Work item: Say how many lines in the following entries include "организация", and add nothing else.

Records provided:
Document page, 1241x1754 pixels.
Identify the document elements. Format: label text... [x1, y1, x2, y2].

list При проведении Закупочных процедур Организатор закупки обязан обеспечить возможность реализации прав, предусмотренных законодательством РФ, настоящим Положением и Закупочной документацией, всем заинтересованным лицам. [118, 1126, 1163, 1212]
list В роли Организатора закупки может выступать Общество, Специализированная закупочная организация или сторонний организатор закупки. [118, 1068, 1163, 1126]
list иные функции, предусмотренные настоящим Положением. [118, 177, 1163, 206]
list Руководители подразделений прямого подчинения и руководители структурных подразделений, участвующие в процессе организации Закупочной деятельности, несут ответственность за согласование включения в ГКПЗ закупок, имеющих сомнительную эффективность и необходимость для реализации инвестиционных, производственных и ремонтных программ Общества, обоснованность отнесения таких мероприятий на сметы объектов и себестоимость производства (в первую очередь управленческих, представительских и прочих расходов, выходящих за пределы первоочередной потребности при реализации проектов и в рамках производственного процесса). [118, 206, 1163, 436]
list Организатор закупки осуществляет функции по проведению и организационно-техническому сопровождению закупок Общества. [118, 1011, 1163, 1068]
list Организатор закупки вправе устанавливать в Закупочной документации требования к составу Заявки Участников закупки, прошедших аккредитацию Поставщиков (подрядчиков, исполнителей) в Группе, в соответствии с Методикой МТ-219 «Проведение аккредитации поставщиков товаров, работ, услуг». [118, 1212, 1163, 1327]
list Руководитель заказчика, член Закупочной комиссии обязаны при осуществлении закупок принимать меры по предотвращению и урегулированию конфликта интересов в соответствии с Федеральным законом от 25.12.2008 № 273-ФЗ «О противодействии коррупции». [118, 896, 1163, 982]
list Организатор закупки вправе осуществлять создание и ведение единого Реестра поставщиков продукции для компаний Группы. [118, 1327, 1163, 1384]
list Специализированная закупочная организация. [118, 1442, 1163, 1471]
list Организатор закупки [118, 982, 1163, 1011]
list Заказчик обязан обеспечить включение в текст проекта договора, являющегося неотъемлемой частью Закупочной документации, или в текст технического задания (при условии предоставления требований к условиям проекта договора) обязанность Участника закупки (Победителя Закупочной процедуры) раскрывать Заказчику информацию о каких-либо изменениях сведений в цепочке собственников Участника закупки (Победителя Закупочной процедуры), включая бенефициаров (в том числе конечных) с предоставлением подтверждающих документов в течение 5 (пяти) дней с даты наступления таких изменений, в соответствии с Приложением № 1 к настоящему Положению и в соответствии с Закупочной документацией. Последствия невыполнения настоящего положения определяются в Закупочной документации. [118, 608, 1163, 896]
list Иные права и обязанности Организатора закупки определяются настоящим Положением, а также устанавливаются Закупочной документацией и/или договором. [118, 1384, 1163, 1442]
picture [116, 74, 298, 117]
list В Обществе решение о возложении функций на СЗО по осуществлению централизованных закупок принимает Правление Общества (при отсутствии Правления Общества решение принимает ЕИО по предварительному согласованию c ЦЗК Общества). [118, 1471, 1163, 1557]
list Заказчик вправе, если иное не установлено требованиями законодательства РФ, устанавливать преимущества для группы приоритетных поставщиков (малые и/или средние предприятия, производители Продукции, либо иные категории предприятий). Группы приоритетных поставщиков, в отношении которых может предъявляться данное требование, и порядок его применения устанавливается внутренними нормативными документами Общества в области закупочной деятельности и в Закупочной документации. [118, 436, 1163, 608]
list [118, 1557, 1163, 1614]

Output of the task: 2